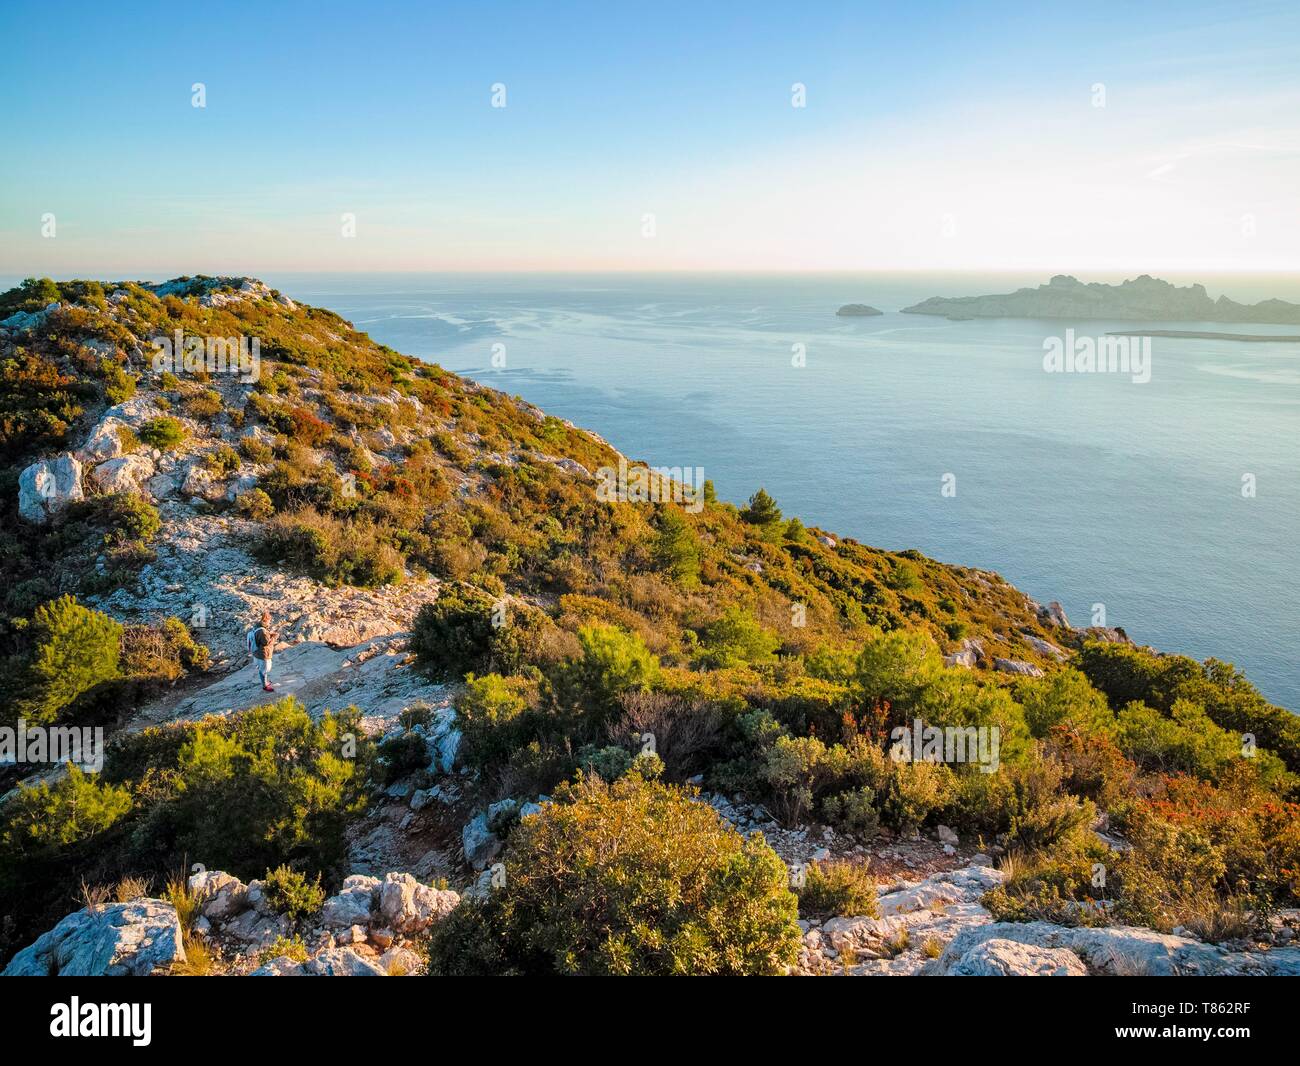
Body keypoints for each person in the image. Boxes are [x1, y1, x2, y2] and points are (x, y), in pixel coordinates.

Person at [247, 611, 279, 692]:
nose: (270, 622)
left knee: (262, 668)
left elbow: (261, 638)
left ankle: (265, 681)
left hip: (257, 652)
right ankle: (265, 686)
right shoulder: (262, 631)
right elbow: (266, 642)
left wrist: (269, 634)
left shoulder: (257, 627)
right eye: (269, 620)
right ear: (265, 620)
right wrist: (274, 637)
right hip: (263, 653)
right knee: (265, 669)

* * * *

Give again only the lines of the material above that run from the one with "nose: (270, 622)" through the end, both included, exactly as they appear.

nose: (270, 622)
left knee: (262, 668)
left elbow: (261, 638)
left ankle: (265, 681)
left hip: (257, 652)
right ankle: (265, 686)
right shoulder: (262, 631)
right elbow: (266, 642)
left wrist: (269, 634)
left shoulder: (257, 627)
right eye: (269, 620)
right ear: (265, 620)
right wrist: (274, 637)
right hip: (263, 653)
right knee: (265, 669)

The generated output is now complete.